Do salt, pepper, and oil count as ingredients?
No. In 5-ingredient recipes, salt, pepper, cooking oil, and water are treated as free pantry staples that don't count toward the five. The five ingredients are the items you actually shop for, which keeps grocery lists short and costs low.
How much does 5-ingredient meal prep cost per serving?
Most 5-ingredient meal prep meals cost $2–4 per serving when built on bulk proteins like chicken thighs ($1.99/lb), eggs, ground turkey, or canned beans. Buying one bulk protein and reusing it across three recipes keeps a full week near $40–55 per person.

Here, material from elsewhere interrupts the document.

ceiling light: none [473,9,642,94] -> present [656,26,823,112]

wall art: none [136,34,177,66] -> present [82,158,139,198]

How long does 5-ingredient meal prep last in the fridge?
Cooked 5-ingredient meals last 4 days in the fridge at 40°F or below. Proteins and grains degrade fastest, so eat them by day 4 or freeze for up to 3 months. Dishes with dressing on the side last slightly longer than pre-assembled ones.
Can you meal prep with only 5 ingredients and still get enough protein?
Yes. A single protein-forward ingredient like chicken thighs, ground turkey, eggs, or beans delivers 25–40g of protein per serving on its own. Pair it with a carb and a vegetable and most 5-ingredient bowls hit 30–45g protein without any extra add-ins.
What 5 ingredients should you always keep for easy meal prep?
Keep chicken thighs or ground turkey, rice or potatoes, frozen mixed vegetables, eggs, and canned beans on hand. These five staples combine into dozens of meals, store well, and cost under $0.06 per gram of protein, making spontaneous prep cheap and fast.